[DATA EXTRACT — start]

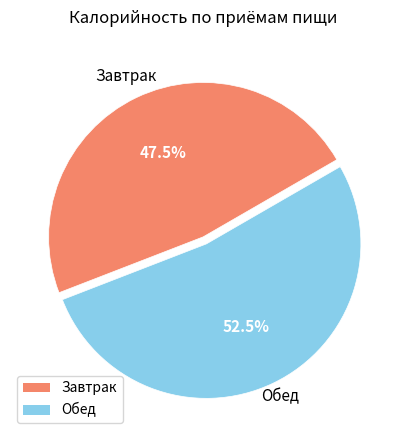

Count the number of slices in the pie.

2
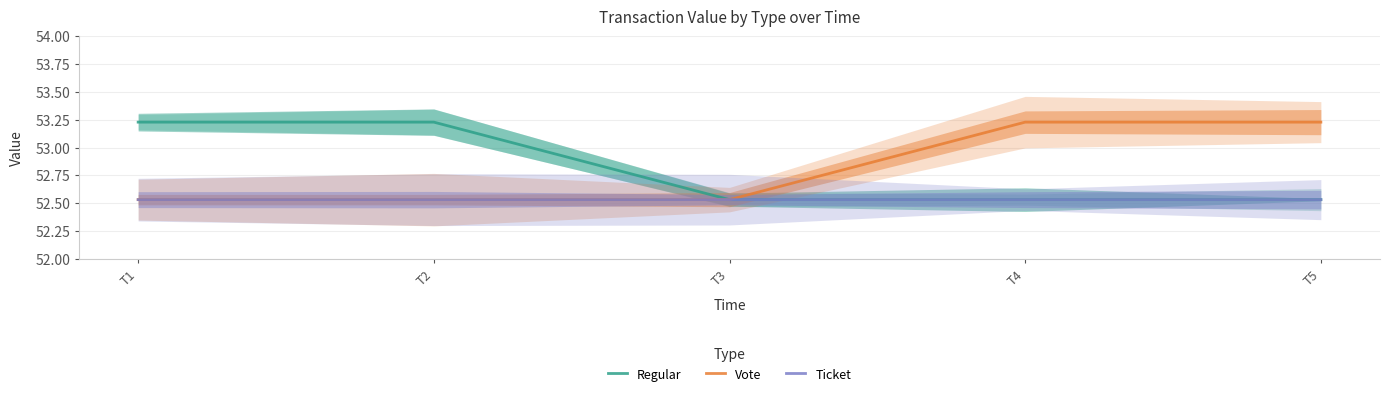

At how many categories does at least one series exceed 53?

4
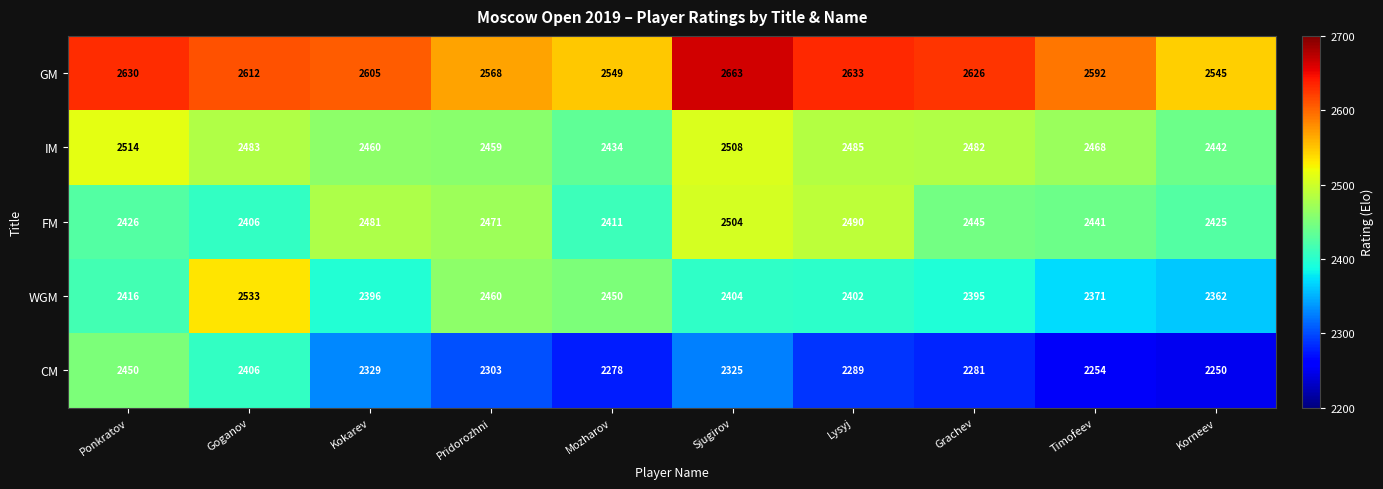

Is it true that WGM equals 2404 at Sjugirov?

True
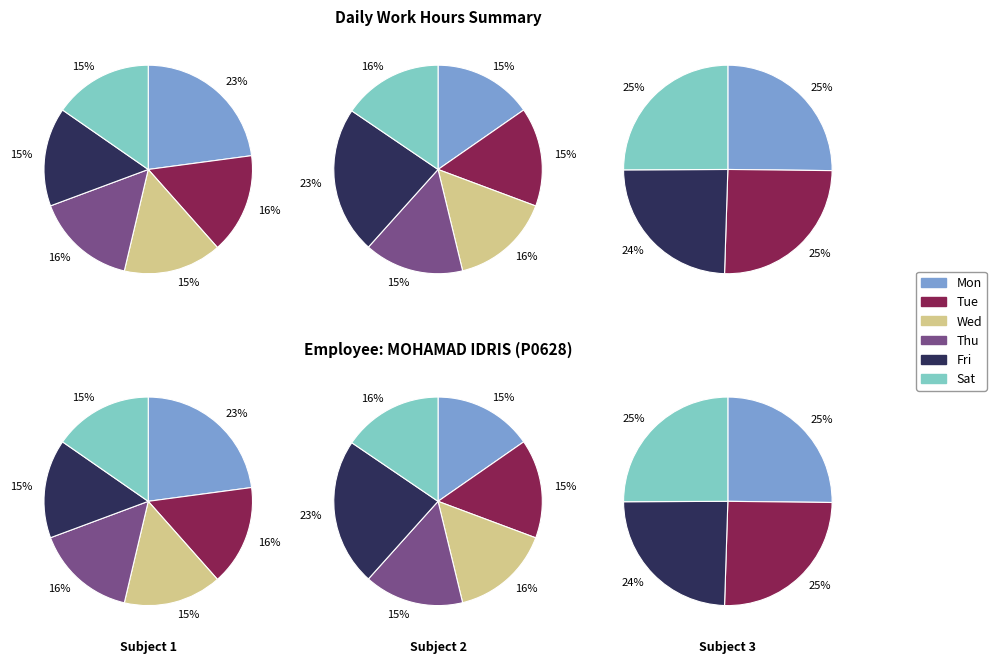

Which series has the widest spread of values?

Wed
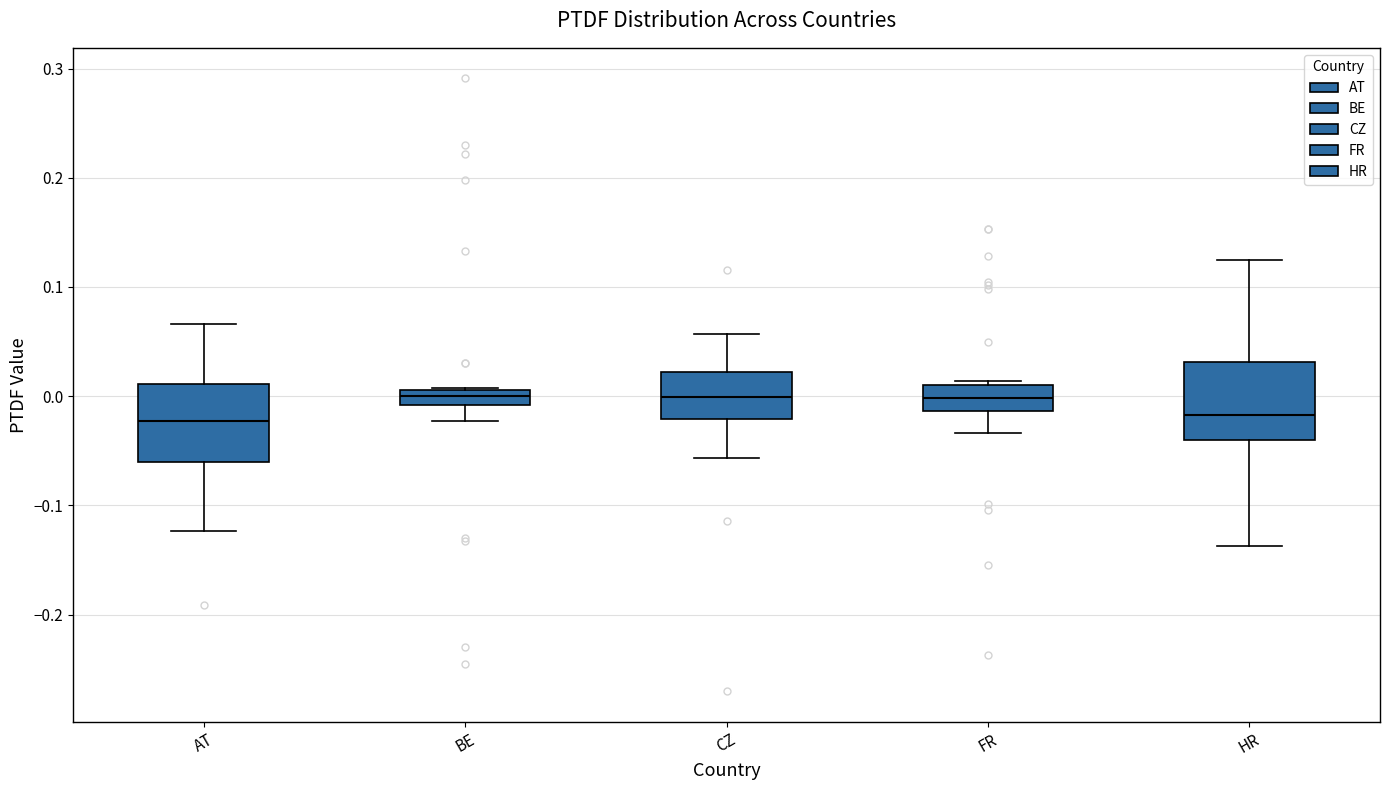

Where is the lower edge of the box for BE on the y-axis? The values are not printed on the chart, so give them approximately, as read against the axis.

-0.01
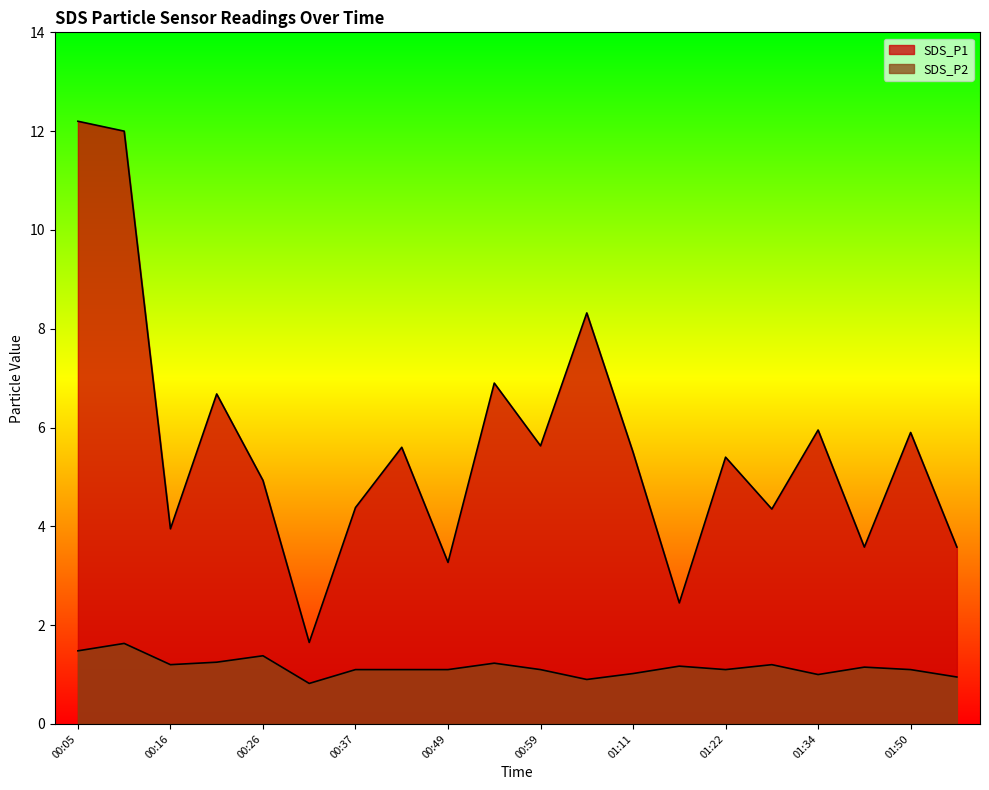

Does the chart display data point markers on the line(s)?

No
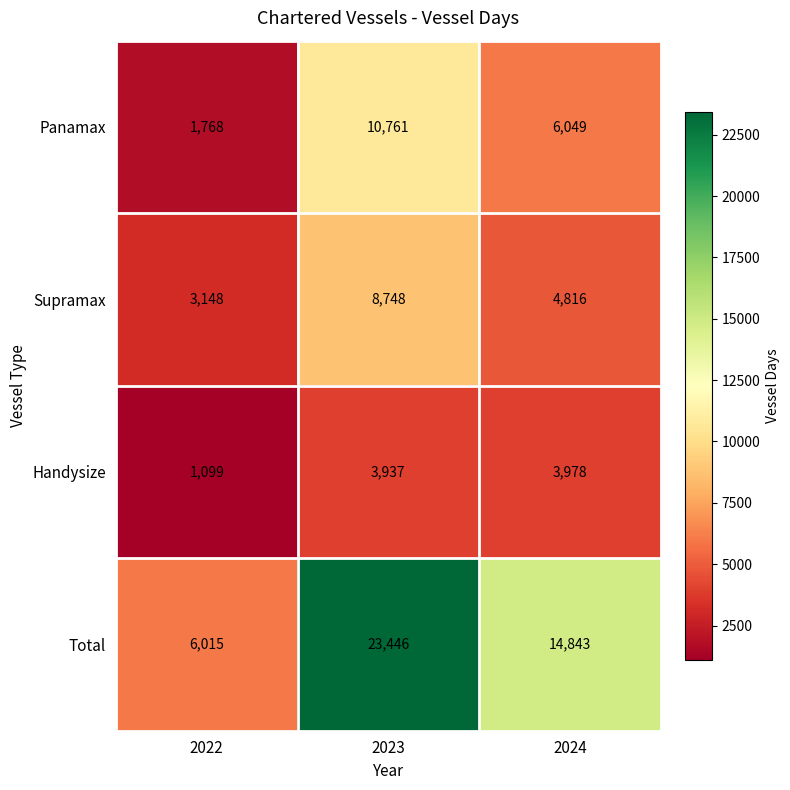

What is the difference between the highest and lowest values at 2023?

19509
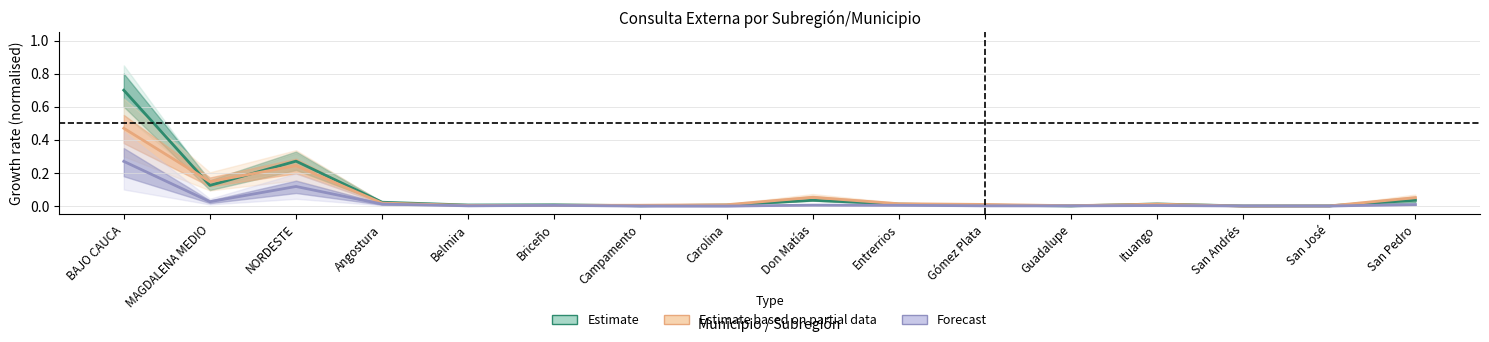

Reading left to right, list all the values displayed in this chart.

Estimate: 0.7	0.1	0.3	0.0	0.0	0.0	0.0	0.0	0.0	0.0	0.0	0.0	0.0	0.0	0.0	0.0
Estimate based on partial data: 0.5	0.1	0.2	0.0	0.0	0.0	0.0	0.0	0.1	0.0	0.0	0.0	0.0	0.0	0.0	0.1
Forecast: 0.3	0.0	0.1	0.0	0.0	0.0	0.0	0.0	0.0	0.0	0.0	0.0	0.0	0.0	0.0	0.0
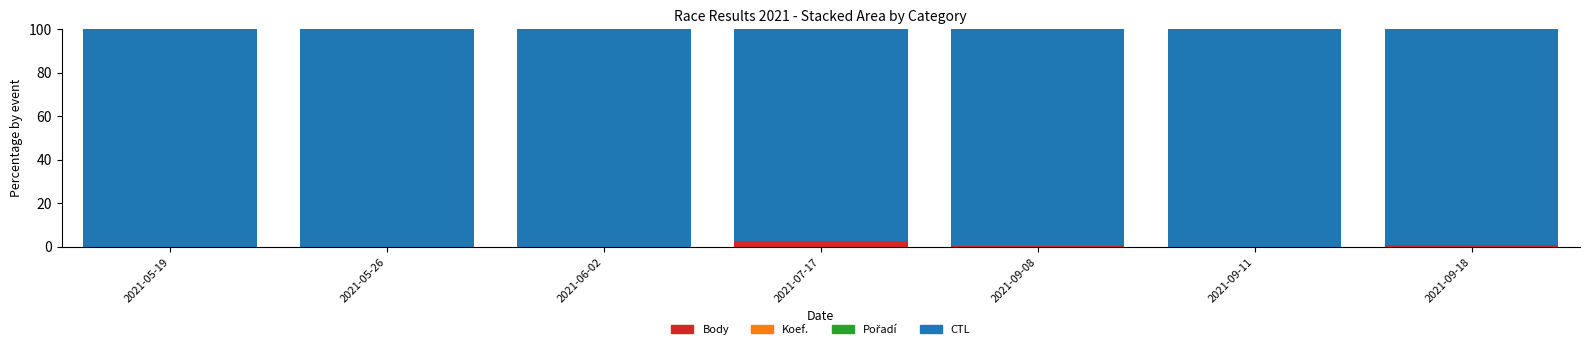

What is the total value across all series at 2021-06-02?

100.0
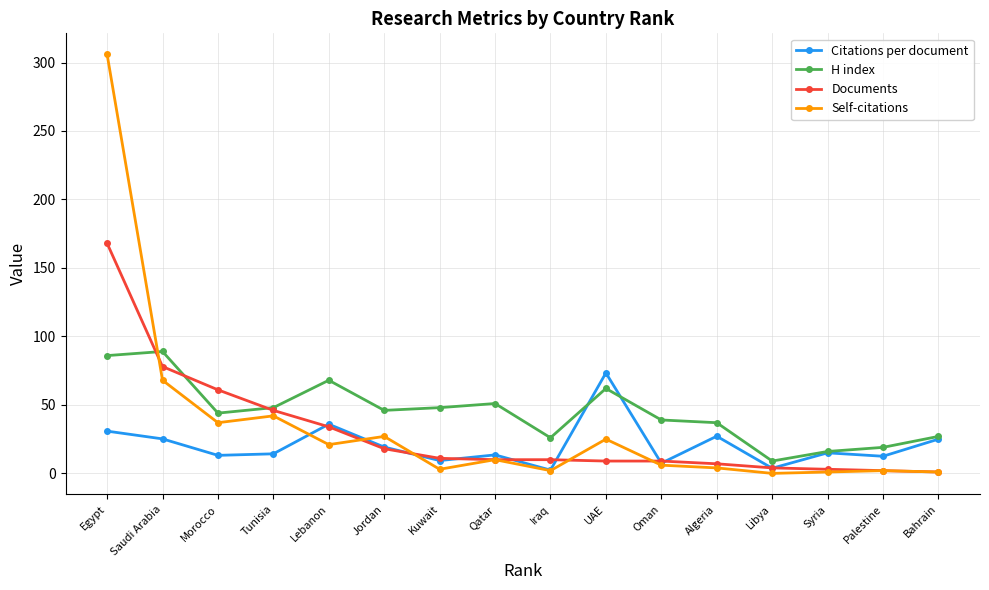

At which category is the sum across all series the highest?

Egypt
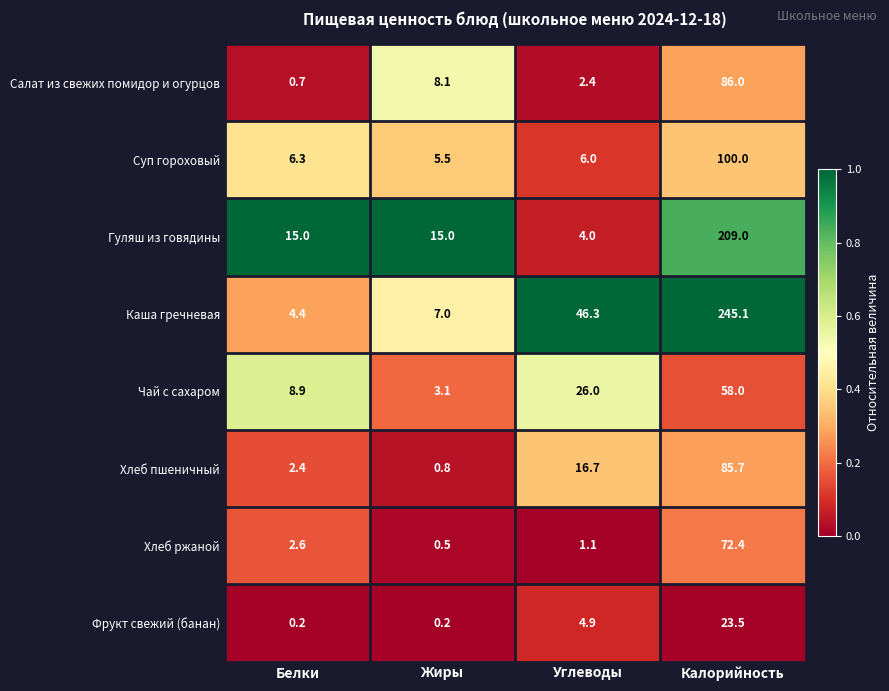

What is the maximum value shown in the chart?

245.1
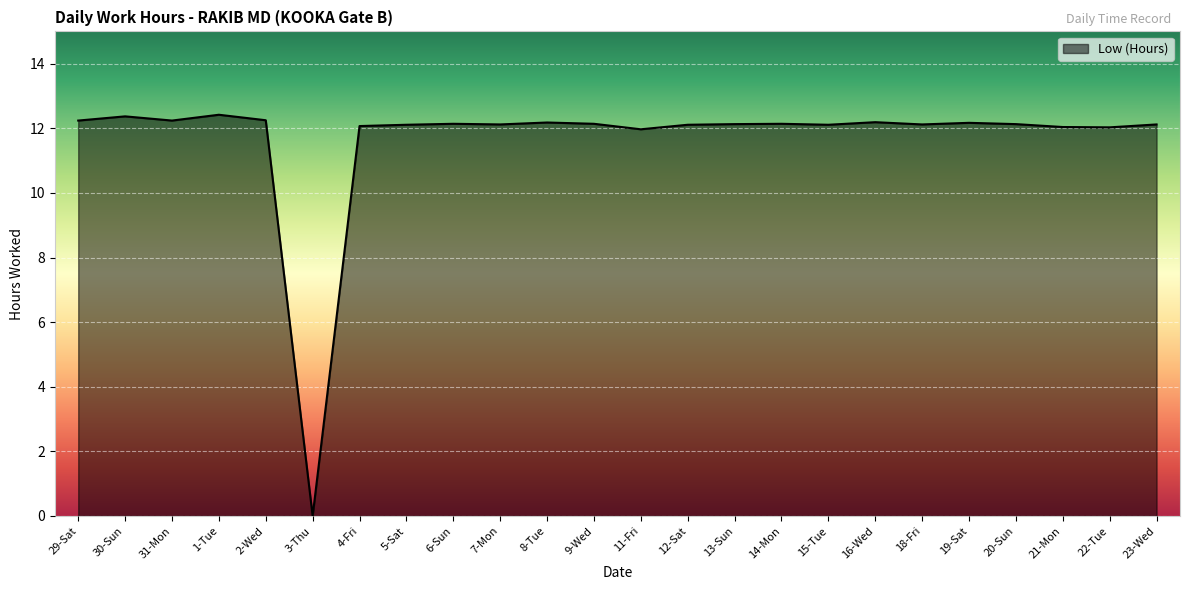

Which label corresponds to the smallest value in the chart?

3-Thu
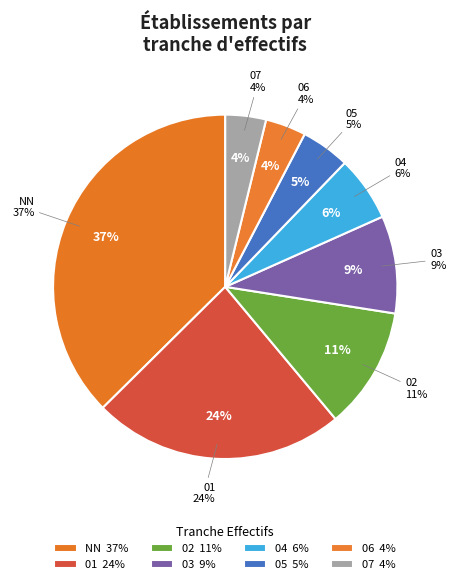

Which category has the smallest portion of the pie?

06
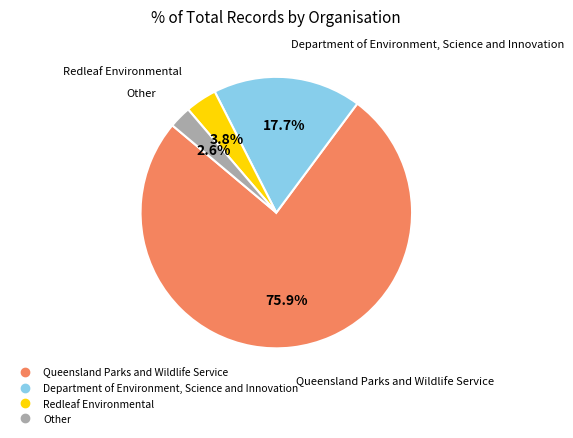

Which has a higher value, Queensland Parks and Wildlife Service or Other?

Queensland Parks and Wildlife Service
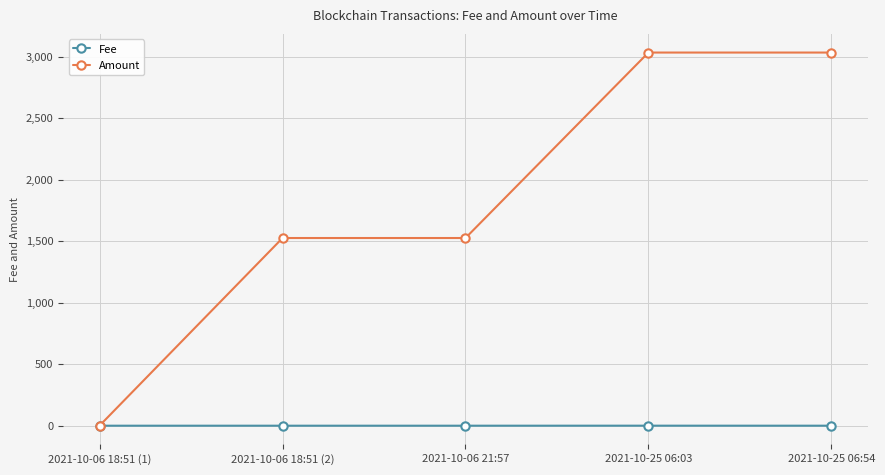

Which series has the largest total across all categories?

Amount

[DATA EXTRACT — finish]

● TASK BRIEF
Copy all of the data above word for word, leaving out the pictures.

● TASK SOLUTION
Count the number of slices in the pie.

2

At how many categories does at least one series exceed 53?

4

Is it true that WGM equals 2404 at Sjugirov?

True

Which series has the widest spread of values?

Wed

Where is the lower edge of the box for BE on the y-axis? The values are not printed on the chart, so give them approximately, as read against the axis.

-0.01

Does the chart display data point markers on the line(s)?

No

What is the difference between the highest and lowest values at 2023?

19509

Reading left to right, list all the values displayed in this chart.

Estimate: 0.7	0.1	0.3	0.0	0.0	0.0	0.0	0.0	0.0	0.0	0.0	0.0	0.0	0.0	0.0	0.0
Estimate based on partial data: 0.5	0.1	0.2	0.0	0.0	0.0	0.0	0.0	0.1	0.0	0.0	0.0	0.0	0.0	0.0	0.1
Forecast: 0.3	0.0	0.1	0.0	0.0	0.0	0.0	0.0	0.0	0.0	0.0	0.0	0.0	0.0	0.0	0.0

What is the total value across all series at 2021-06-02?

100.0

At which category is the sum across all series the highest?

Egypt

What is the maximum value shown in the chart?

245.1

Which label corresponds to the smallest value in the chart?

3-Thu

Which category has the smallest portion of the pie?

06

Which has a higher value, Queensland Parks and Wildlife Service or Other?

Queensland Parks and Wildlife Service

Which series has the largest total across all categories?

Amount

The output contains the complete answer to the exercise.